I would suspect that the problem will be with the 'Water Drain Hoses' (Ref No 6).


----------



## MXS (May 10, 2010)

YoungOldUn said:


> Gaf said:
> 
> 
> > Take out the number plate lights, and you can get most of it out.
> ...


Good point!


----------



## TT-driver (Sep 14, 2010)

I could imagine that the gasket of the central brake light could cause an issue too...


----------



## galwaytt (May 15, 2003)

sorry for thread resurrection but my MK1 has just done this too, for the first time. I've taken out the number plate lights and the trim, to dry it, but it doesn't have a retractable spoiler. ..so cannot for the life of me see how does it get INSIDE the actual hatch (door itself).


----------



## Hoggy (May 8, 2002)

galwaytt said:


> sorry for thread resurrection but my MK1 has just done this too, for the first time. I've taken out the number plate lights and the trim, to dry it, but it doesn't have a retractable spoiler. ..so cannot for the life of me see how does it get INSIDE the actual hatch (door itself).

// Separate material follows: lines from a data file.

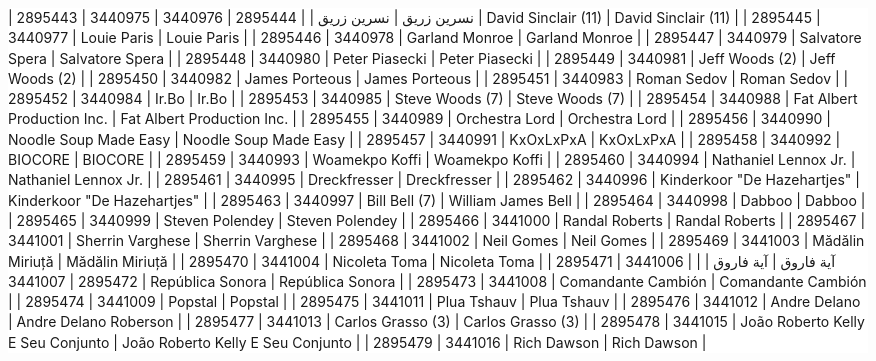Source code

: | 2895443 | 3440975 | نسرين زريق | نسرين زريق |
| 2895444 | 3440976 | David Sinclair (11) | David Sinclair (11) |
| 2895445 | 3440977 | Louie Paris | Louie Paris |
| 2895446 | 3440978 | Garland Monroe | Garland Monroe |
| 2895447 | 3440979 | Salvatore Spera | Salvatore Spera |
| 2895448 | 3440980 | Peter Piasecki | Peter Piasecki |
| 2895449 | 3440981 | Jeff Woods (2) | Jeff Woods (2) |
| 2895450 | 3440982 | James Porteous | James Porteous |
| 2895451 | 3440983 | Roman Sedov | Roman Sedov |
| 2895452 | 3440984 | Ir.Bo | Ir.Bo |
| 2895453 | 3440985 | Steve Woods (7) | Steve Woods (7) |
| 2895454 | 3440988 | Fat Albert Production Inc. | Fat Albert Production Inc. |
| 2895455 | 3440989 | Orchestra Lord | Orchestra Lord |
| 2895456 | 3440990 | Noodle Soup Made Easy | Noodle Soup Made Easy |
| 2895457 | 3440991 | KxOxLxPxA | KxOxLxPxA |
| 2895458 | 3440992 | BIOCORE | BIOCORE |
| 2895459 | 3440993 | Woamekpo Koffi | Woamekpo Koffi |
| 2895460 | 3440994 | Nathaniel Lennox Jr. | Nathaniel Lennox Jr. |
| 2895461 | 3440995 | Dreckfresser | Dreckfresser |
| 2895462 | 3440996 | Kinderkoor "De Hazehartjes" | Kinderkoor "De Hazehartjes" |
| 2895463 | 3440997 | Bill Bell (7) | William James Bell |
| 2895464 | 3440998 | Dabboo | Dabboo |
| 2895465 | 3440999 | Steven Polendey | Steven Polendey |
| 2895466 | 3441000 | Randal Roberts | Randal Roberts |
| 2895467 | 3441001 | Sherrin Varghese | Sherrin Varghese |
| 2895468 | 3441002 | Neil Gomes | Neil Gomes |
| 2895469 | 3441003 | Mădălin Miriuță | Mădălin Miriuță |
| 2895470 | 3441004 | Nicoleta Toma | Nicoleta Toma |
| 2895471 | 3441006 | آية فاروق | آية فاروق |
| 2895472 | 3441007 | República Sonora | República Sonora |
| 2895473 | 3441008 | Comandante Cambión | Comandante Cambión |
| 2895474 | 3441009 | Popstal | Popstal |
| 2895475 | 3441011 | Plua Tshauv | Plua Tshauv |
| 2895476 | 3441012 | Andre Delano | Andre Delano Roberson |
| 2895477 | 3441013 | Carlos Grasso (3) | Carlos Grasso (3) |
| 2895478 | 3441015 | João Roberto Kelly E Seu Conjunto | João Roberto Kelly E Seu Conjunto |
| 2895479 | 3441016 | Rich Dawson | Rich Dawson |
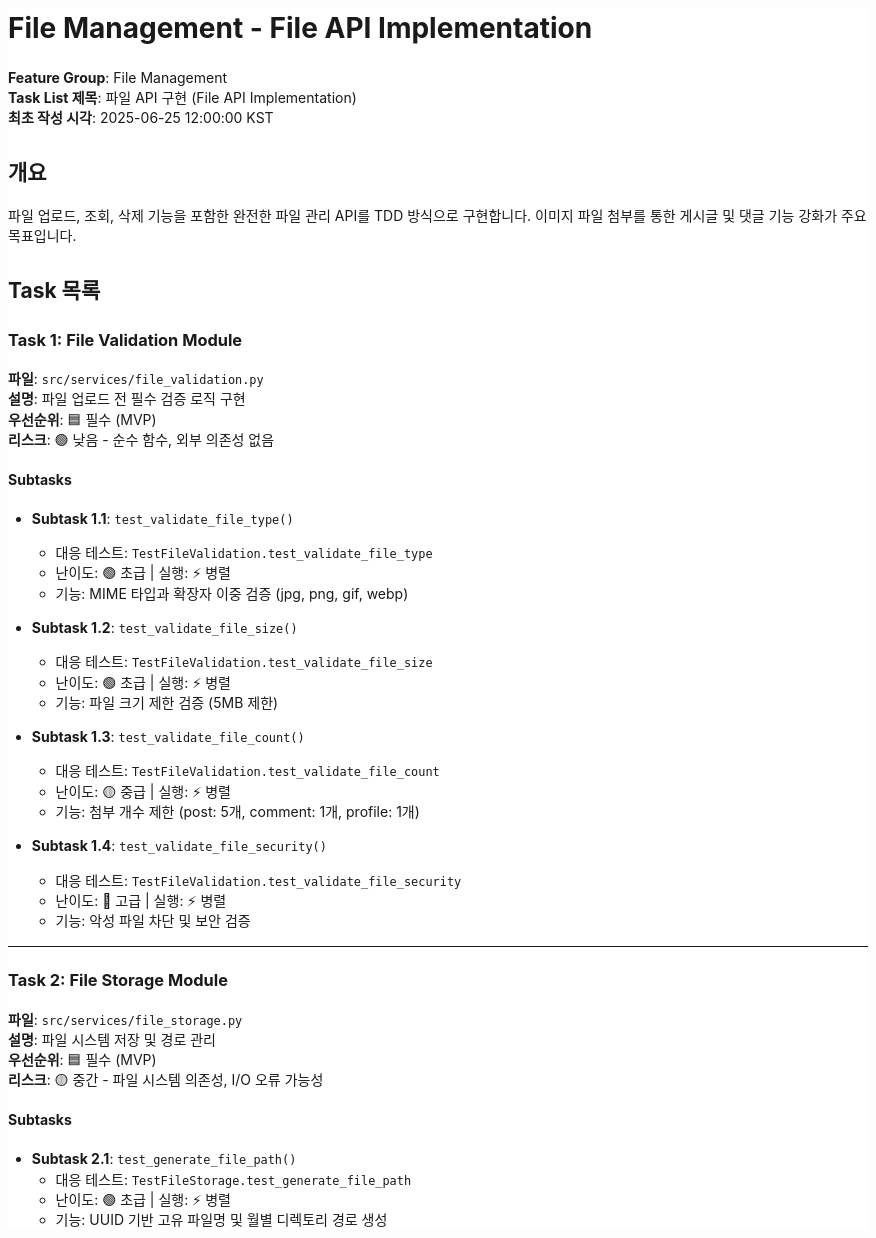 # File Management - File API Implementation

**Feature Group**: File Management  
**Task List 제목**: 파일 API 구현 (File API Implementation)  
**최초 작성 시각**: 2025-06-25 12:00:00 KST

## 개요

파일 업로드, 조회, 삭제 기능을 포함한 완전한 파일 관리 API를 TDD 방식으로 구현합니다. 이미지 파일 첨부를 통한 게시글 및 댓글 기능 강화가 주요 목표입니다.

## Task 목록

### Task 1: File Validation Module
**파일**: `src/services/file_validation.py`  
**설명**: 파일 업로드 전 필수 검증 로직 구현  
**우선순위**: 🟦 필수 (MVP)  
**리스크**: 🟢 낮음 - 순수 함수, 외부 의존성 없음

#### Subtasks
- **Subtask 1.1**: `test_validate_file_type()` 
  - 대응 테스트: `TestFileValidation.test_validate_file_type`
  - 난이도: 🟢 초급 | 실행: ⚡ 병렬
  - 기능: MIME 타입과 확장자 이중 검증 (jpg, png, gif, webp)
  
- **Subtask 1.2**: `test_validate_file_size()` 
  - 대응 테스트: `TestFileValidation.test_validate_file_size`
  - 난이도: 🟢 초급 | 실행: ⚡ 병렬
  - 기능: 파일 크기 제한 검증 (5MB 제한)
  
- **Subtask 1.3**: `test_validate_file_count()` 
  - 대응 테스트: `TestFileValidation.test_validate_file_count`
  - 난이도: 🟡 중급 | 실행: ⚡ 병렬
  - 기능: 첨부 개수 제한 (post: 5개, comment: 1개, profile: 1개)
  
- **Subtask 1.4**: `test_validate_file_security()` 
  - 대응 테스트: `TestFileValidation.test_validate_file_security`
  - 난이도: 🔴 고급 | 실행: ⚡ 병렬
  - 기능: 악성 파일 차단 및 보안 검증

---

### Task 2: File Storage Module
**파일**: `src/services/file_storage.py`  
**설명**: 파일 시스템 저장 및 경로 관리  
**우선순위**: 🟦 필수 (MVP)  
**리스크**: 🟡 중간 - 파일 시스템 의존성, I/O 오류 가능성

#### Subtasks
- **Subtask 2.1**: `test_generate_file_path()` 
  - 대응 테스트: `TestFileStorage.test_generate_file_path`
  - 난이도: 🟢 초급 | 실행: ⚡ 병렬
  - 기능: UUID 기반 고유 파일명 및 월별 디렉토리 경로 생성
  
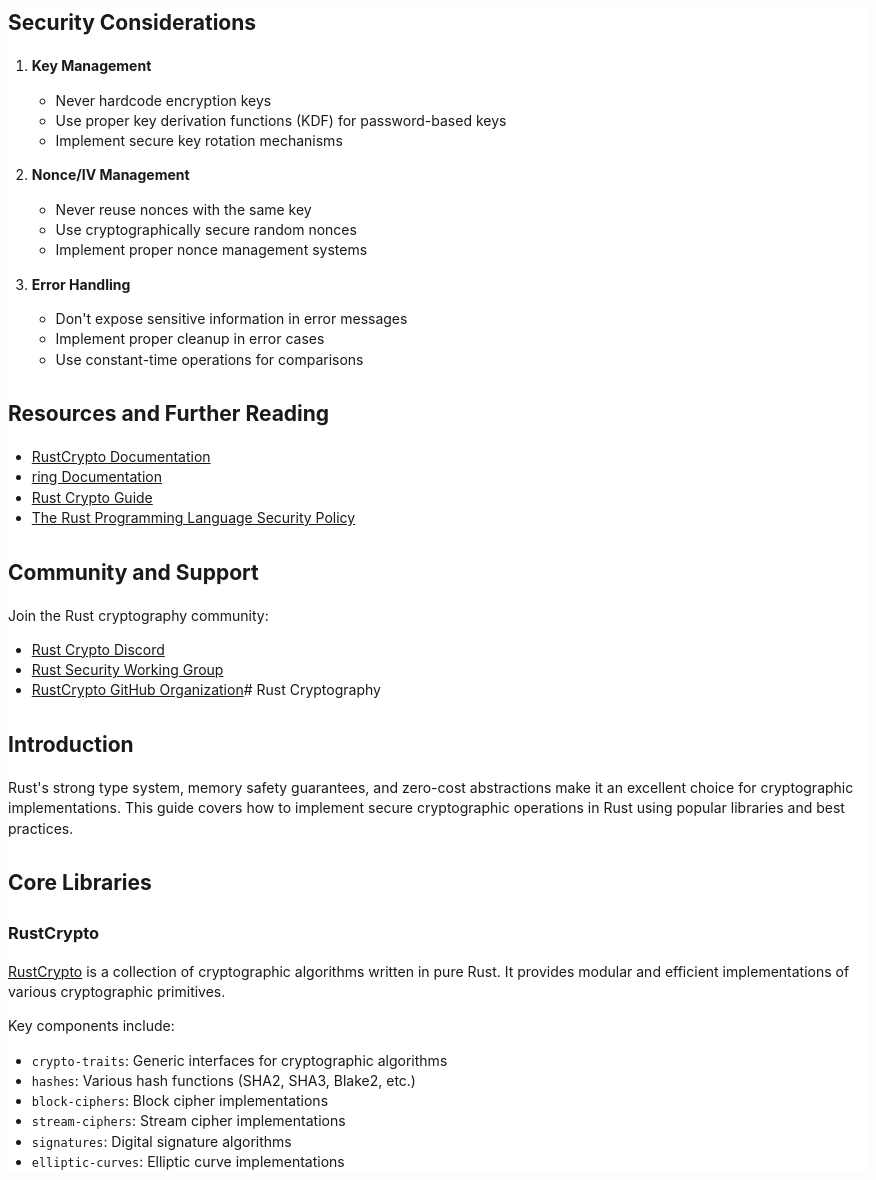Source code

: 
## Security Considerations

1. **Key Management**
   - Never hardcode encryption keys
   - Use proper key derivation functions (KDF) for password-based keys
   - Implement secure key rotation mechanisms

2. **Nonce/IV Management**
   - Never reuse nonces with the same key
   - Use cryptographically secure random nonces
   - Implement proper nonce management systems

3. **Error Handling**
   - Don't expose sensitive information in error messages
   - Implement proper cleanup in error cases
   - Use constant-time operations for comparisons

## Resources and Further Reading

- [RustCrypto Documentation](https://github.com/RustCrypto)
- [ring Documentation](https://briansmith.org/rustdoc/ring/)
- [Rust Crypto Guide](https://github.com/rust-secure-code/rust-crypto-guide)
- [The Rust Programming Language Security Policy](https://www.rust-lang.org/policies/security)

## Community and Support

Join the Rust cryptography community:
- [Rust Crypto Discord](https://discord.gg/rust-lang)
- [Rust Security Working Group](https://github.com/rust-secure-code/wg)
- [RustCrypto GitHub Organization](https://github.com/RustCrypto)# Rust Cryptography

## Introduction

Rust's strong type system, memory safety guarantees, and zero-cost abstractions make it an excellent choice for cryptographic implementations. This guide covers how to implement secure cryptographic operations in Rust using popular libraries and best practices.

## Core Libraries

### RustCrypto

[RustCrypto](https://github.com/RustCrypto) is a collection of cryptographic algorithms written in pure Rust. It provides modular and efficient implementations of various cryptographic primitives.

Key components include:
- `crypto-traits`: Generic interfaces for cryptographic algorithms
- `hashes`: Various hash functions (SHA2, SHA3, Blake2, etc.)
- `block-ciphers`: Block cipher implementations
- `stream-ciphers`: Stream cipher implementations
- `signatures`: Digital signature algorithms
- `elliptic-curves`: Elliptic curve implementations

Hi, The seal around the fixed spoiler can fail & let water into the hatch, especially if the spoiler is used as a handle to close the boot.
There are some rubber plugs each side of boot lid, remove those so water doesn't build up in the lid. 
Hoggy.


----------



## galwaytt (May 15, 2003)

Hoggy said:


> galwaytt said:
> 
> 
> > sorry for thread resurrection but my MK1 has just done this too, for the first time. I've taken out the number plate lights and the trim, to dry it, but it doesn't have a retractable spoiler. ..so cannot for the life of me see how does it get INSIDE the actual hatch (door itself).
> ...


Many thanks - will do.


----------